*EXERCISE AIM:* Your answer should hold exactly the lines below from the line with "européennes..." through the line with "A sportolók titkos", both included, and no pictures at all.

*** Opening THE DATA ***

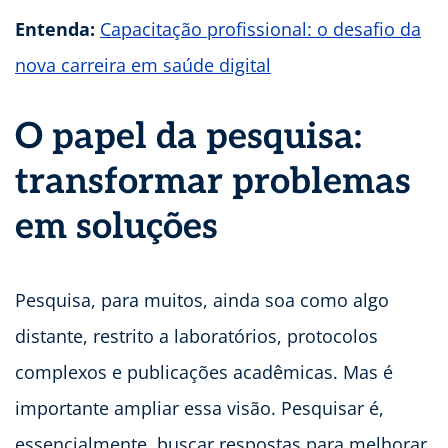
Entenda:
Capacitação profissional: o desafio da
nova carreira em saúde digital
O papel da pesquisa:
transformar problemas
em soluções
Pesquisa, para muitos, ainda soa como algo
distante, restrito a laboratórios, protocolos
complexos e publicações acadêmicas. Mas é
importante ampliar essa visão. Pesquisar é,
essencialmente, buscar respostas para melhorar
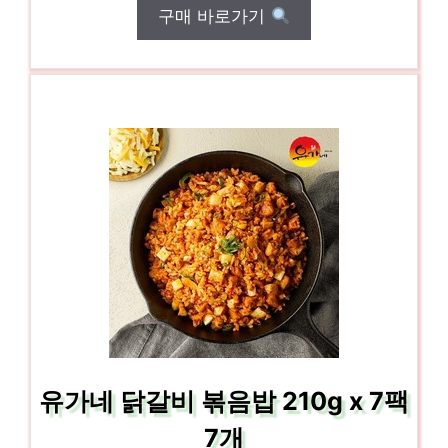
구매 바로가기
유가네 닭갈비 볶음밥 210g x 7팩
7개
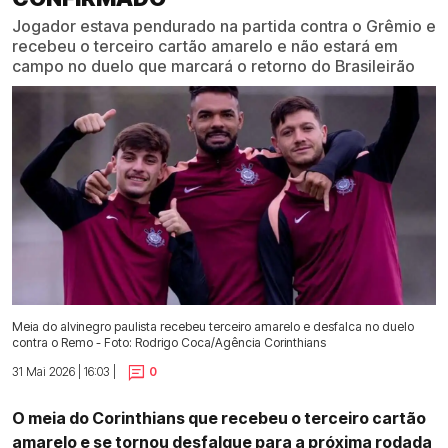
Jogador estava pendurado na partida contra o Grêmio e
recebeu o terceiro cartão amarelo e não estará em
campo no duelo que marcará o retorno do Brasileirão
Meia do alvinegro paulista recebeu terceiro amarelo e desfalca no duelo
contra o Remo - Foto: Rodrigo Coca/Agência Corinthians
31 Mai 2026 | 16:03 |
0
O meia do Corinthians que recebeu o terceiro cartão
amarelo e se tornou desfalque para a próxima rodada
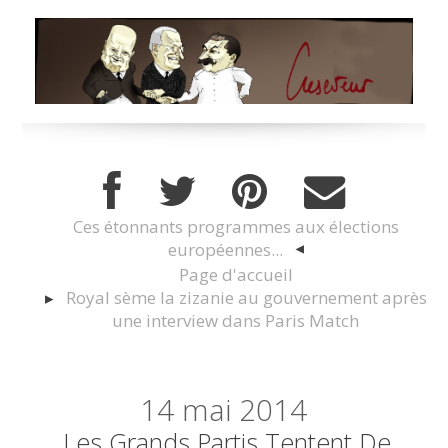
Ces étonnants programmes aux élections
européennes...
Page d'accueil
Royal sème la zizanie au gouvernement après
une interview dans Paris Match
14
mai 2014
Les Grands Partis Tentent De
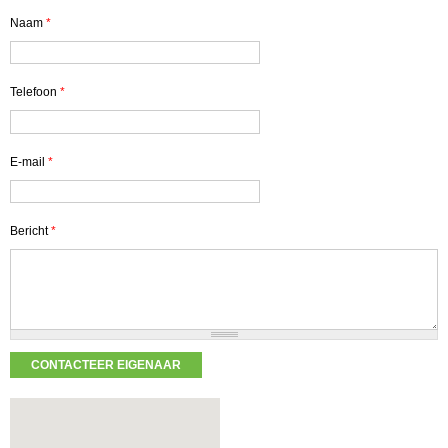
Naam
*
Telefoon
*
E-mail
*
Bericht
*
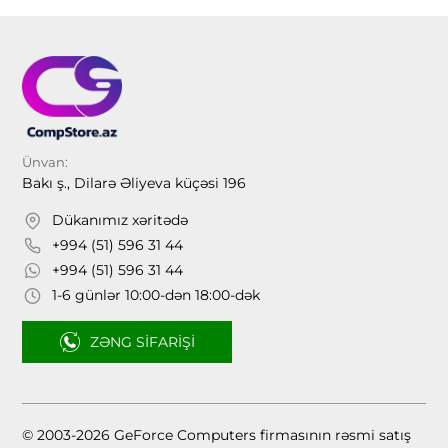
Ünvan:
Bakı ş., Dilarə Əliyeva küçəsi 196
Dükanımız xəritədə
+994 (51) 596 31 44
+994 (51) 596 31 44
1-6 günlər 10:00-dən 18:00-dək
ZƏNG SIFARIŞI
© 2003-2026 GeForce Computers firmasının rəsmi satış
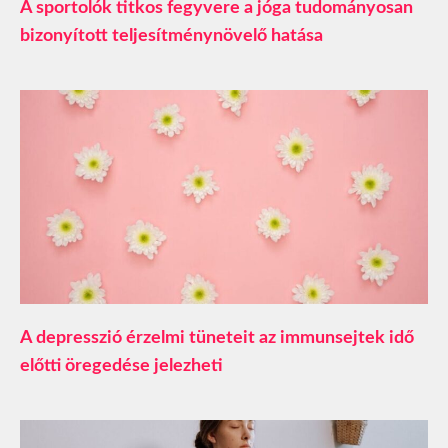
A sportolók titkos fegyvere a jóga tudományosan
bizonyított teljesítménynövelő hatása
A depresszió érzelmi tüneteit az immunsejtek idő
előtti öregedése jelezheti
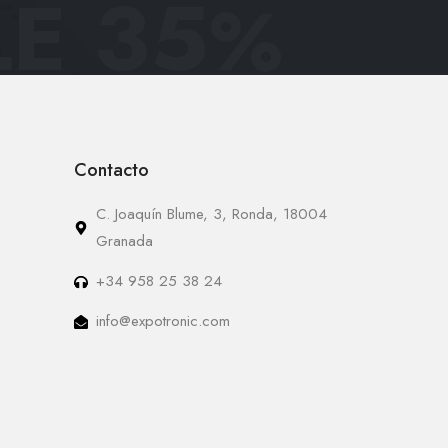
E 35
%
Contacto
C. Joaquín Blume, 3, Ronda, 18004
Granada
+34 958 25 38 24
info@expotronic.com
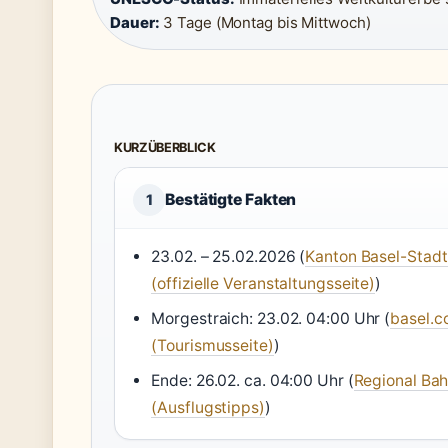
Dauer:
3 Tage (Montag bis Mittwoch)
KURZÜBERBLICK
Bestätigte Fakten
1
23.02. – 25.02.2026 (
Kanton Basel-Stadt
(offizielle Veranstaltungsseite)
)
Morgestraich: 23.02. 04:00 Uhr (
basel.
(Tourismusseite)
)
Ende: 26.02. ca. 04:00 Uhr (
Regional Ba
(Ausflugstipps)
)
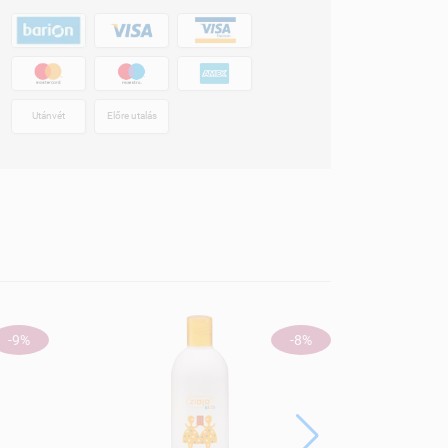
Utánvét
Előre utalás
ÚJ
-9%
-8%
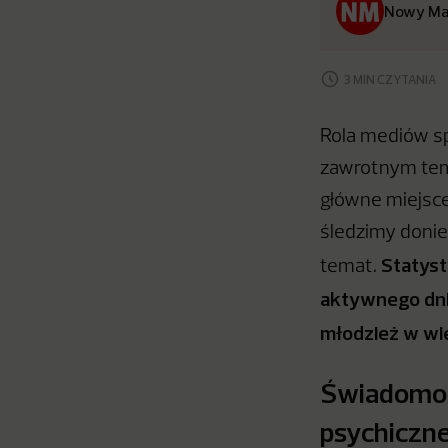
Nowy Ma
3 MIN CZYTANIA
Rola mediów s
zawrotnym tempi
główne miejsce
śledzimy donies
Statyst
temat.
aktywnego dnia
młodzież w wi
Świadomoś
psychiczn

*** Closing THE DATA ***

*WORKED SOLUTION:*
européennes...
Page d'accueil
Royal sème la zizanie au gouvernement après
une interview dans Paris Match
14
mai 2014
Les Grands Partis Tentent De
Naam
*
Telefoon
*
E-mail
*
Bericht
*
Ünvan:
Bakı ş., Dilarə Əliyeva küçəsi 196
Dükanımız xəritədə
+994 (51) 596 31 44
+994 (51) 596 31 44
1-6 günlər 10:00-dən 18:00-dək
ZƏNG SIFARIŞI
© 2003-2026 GeForce Computers firmasının rəsmi satış
A sportolók titkos fegyvere a jóga tudományosan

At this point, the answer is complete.